**Exercise aim**
If a line of the records holds the word "свит", copy it out.

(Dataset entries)
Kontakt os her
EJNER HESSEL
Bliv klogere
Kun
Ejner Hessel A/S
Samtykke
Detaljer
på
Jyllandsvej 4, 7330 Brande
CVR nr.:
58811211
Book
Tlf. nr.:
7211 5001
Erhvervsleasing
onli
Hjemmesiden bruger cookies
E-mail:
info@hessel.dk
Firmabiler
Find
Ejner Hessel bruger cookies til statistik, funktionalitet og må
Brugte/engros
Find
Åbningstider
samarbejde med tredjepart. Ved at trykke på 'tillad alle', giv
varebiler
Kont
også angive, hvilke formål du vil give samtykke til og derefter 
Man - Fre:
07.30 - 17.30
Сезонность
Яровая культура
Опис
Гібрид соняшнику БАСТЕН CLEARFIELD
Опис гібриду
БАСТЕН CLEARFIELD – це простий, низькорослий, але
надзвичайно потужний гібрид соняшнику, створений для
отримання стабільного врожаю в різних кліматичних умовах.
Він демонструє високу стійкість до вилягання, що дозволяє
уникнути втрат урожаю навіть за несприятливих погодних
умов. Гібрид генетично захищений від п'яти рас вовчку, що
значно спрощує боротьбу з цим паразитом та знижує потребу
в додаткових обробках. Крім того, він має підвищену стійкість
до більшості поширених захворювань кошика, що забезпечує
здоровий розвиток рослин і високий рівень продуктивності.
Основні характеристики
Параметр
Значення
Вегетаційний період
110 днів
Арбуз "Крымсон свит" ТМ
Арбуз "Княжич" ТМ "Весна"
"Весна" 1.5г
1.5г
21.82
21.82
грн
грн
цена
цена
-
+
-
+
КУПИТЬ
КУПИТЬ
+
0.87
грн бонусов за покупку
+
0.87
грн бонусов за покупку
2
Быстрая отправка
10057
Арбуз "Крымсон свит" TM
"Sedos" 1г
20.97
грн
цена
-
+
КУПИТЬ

**Problem solution**
Арбуз "Крымсон свит" ТМ
Арбуз "Крымсон свит" TM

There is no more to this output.